*** Opening DATA PROVIDED ***
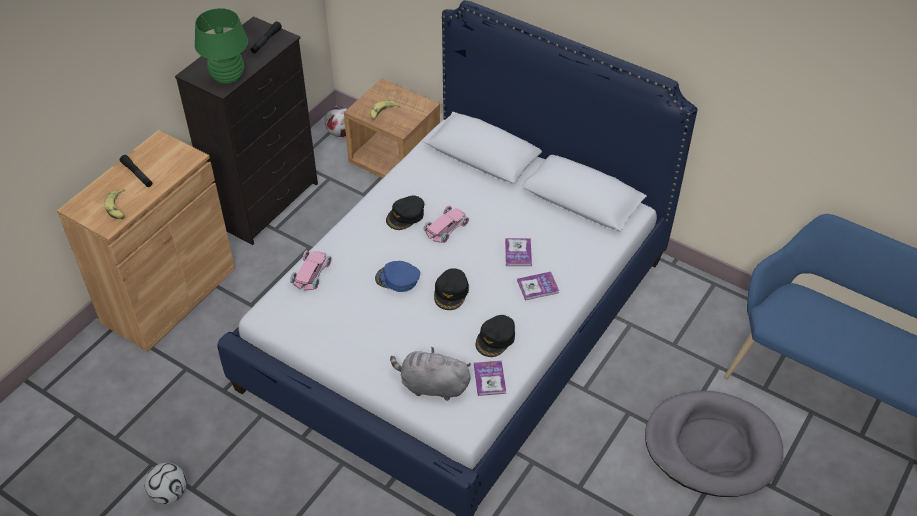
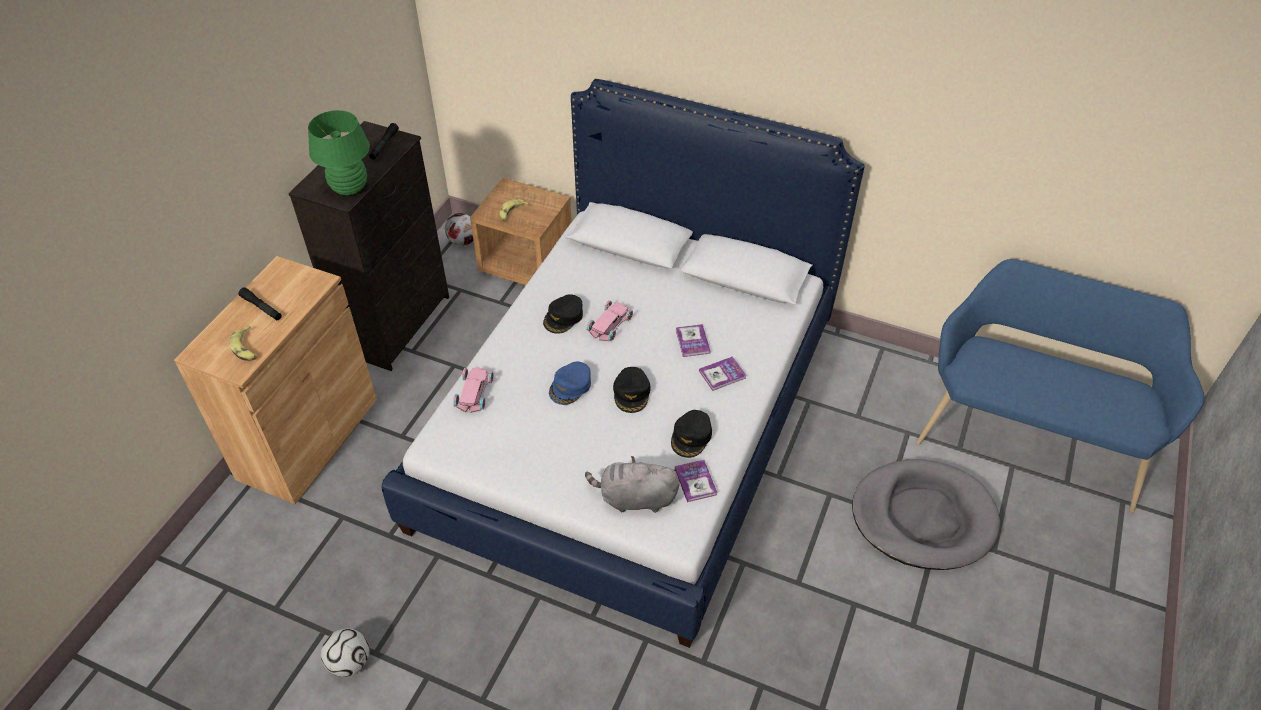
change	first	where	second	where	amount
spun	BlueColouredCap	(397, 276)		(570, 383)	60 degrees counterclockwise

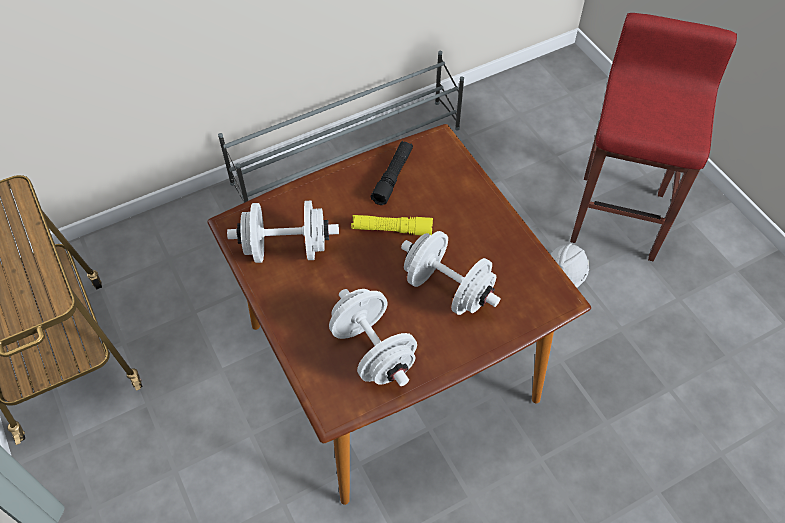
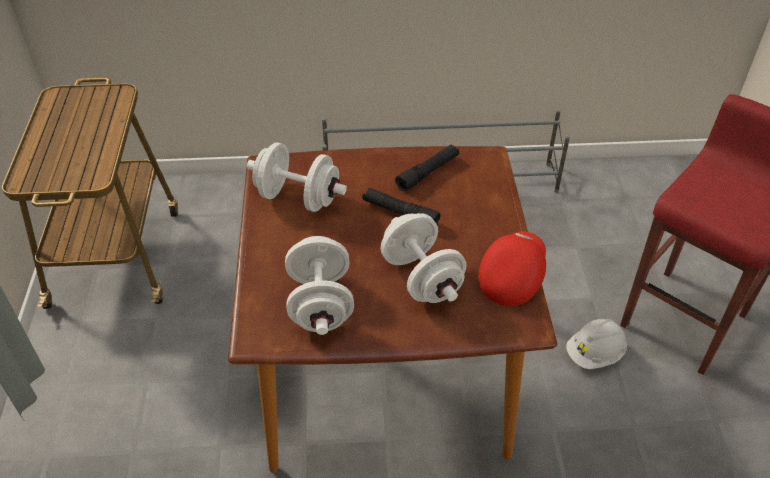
change	first	where	second	where	amount
colour	YellowHandTorch	(392, 225)	BlackColouredHandTorch	(401, 206)	
appeared			RedColouredCap	(512, 268)	

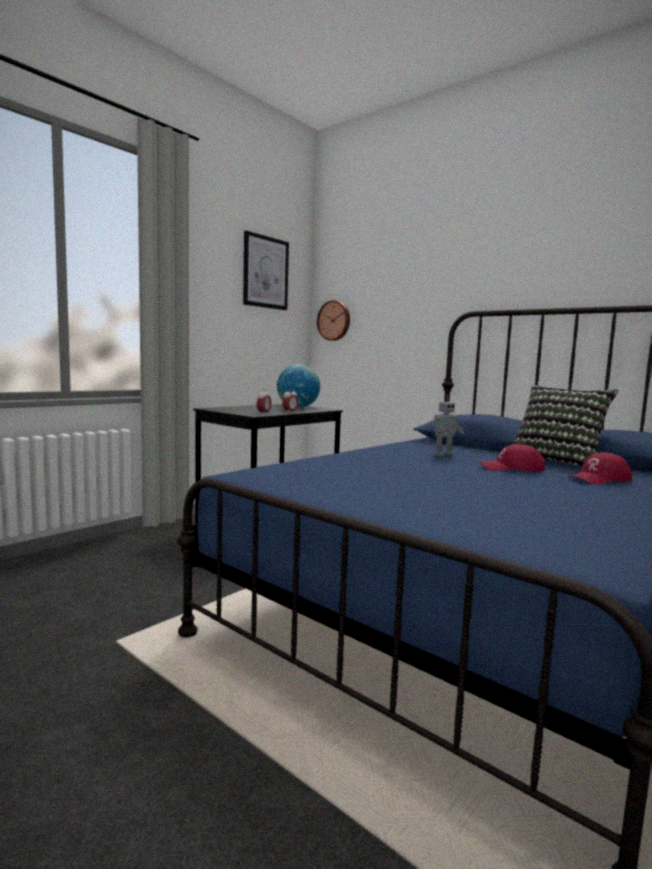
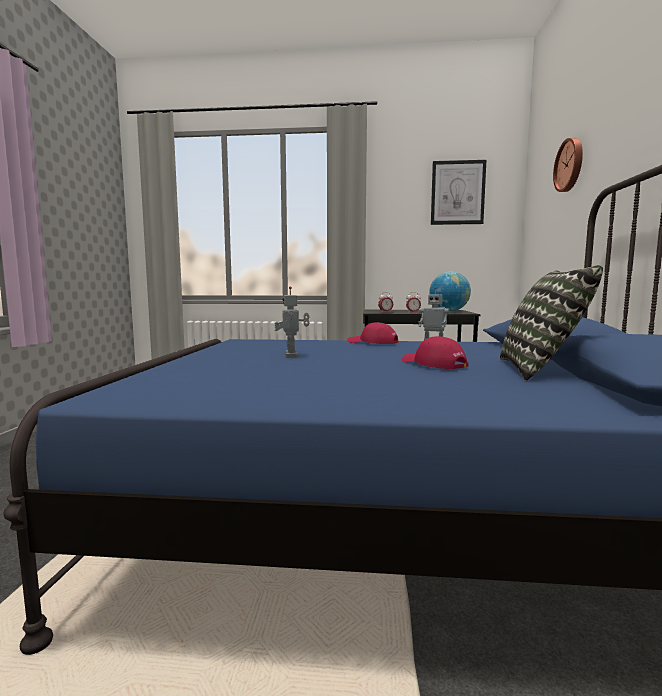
change	first	where	second	where	amount
relocated	ClockOnTheWall	(333, 320)		(568, 165)	
relocated	RedColouredCap	(600, 468)		(373, 333)	
appeared			ToyRobot	(292, 322)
*** Closing DATA PROVIDED ***
** YOUR GOAL **
Please repeat every record above exactly, but leave out the pictures.

** SOLUTION FOR THIS EXERCISE **
change	first	where	second	where	amount
spun	BlueColouredCap	(397, 276)		(570, 383)	60 degrees counterclockwise

change	first	where	second	where	amount
colour	YellowHandTorch	(392, 225)	BlackColouredHandTorch	(401, 206)	
appeared			RedColouredCap	(512, 268)	

change	first	where	second	where	amount
relocated	ClockOnTheWall	(333, 320)		(568, 165)	
relocated	RedColouredCap	(600, 468)		(373, 333)	
appeared			ToyRobot	(292, 322)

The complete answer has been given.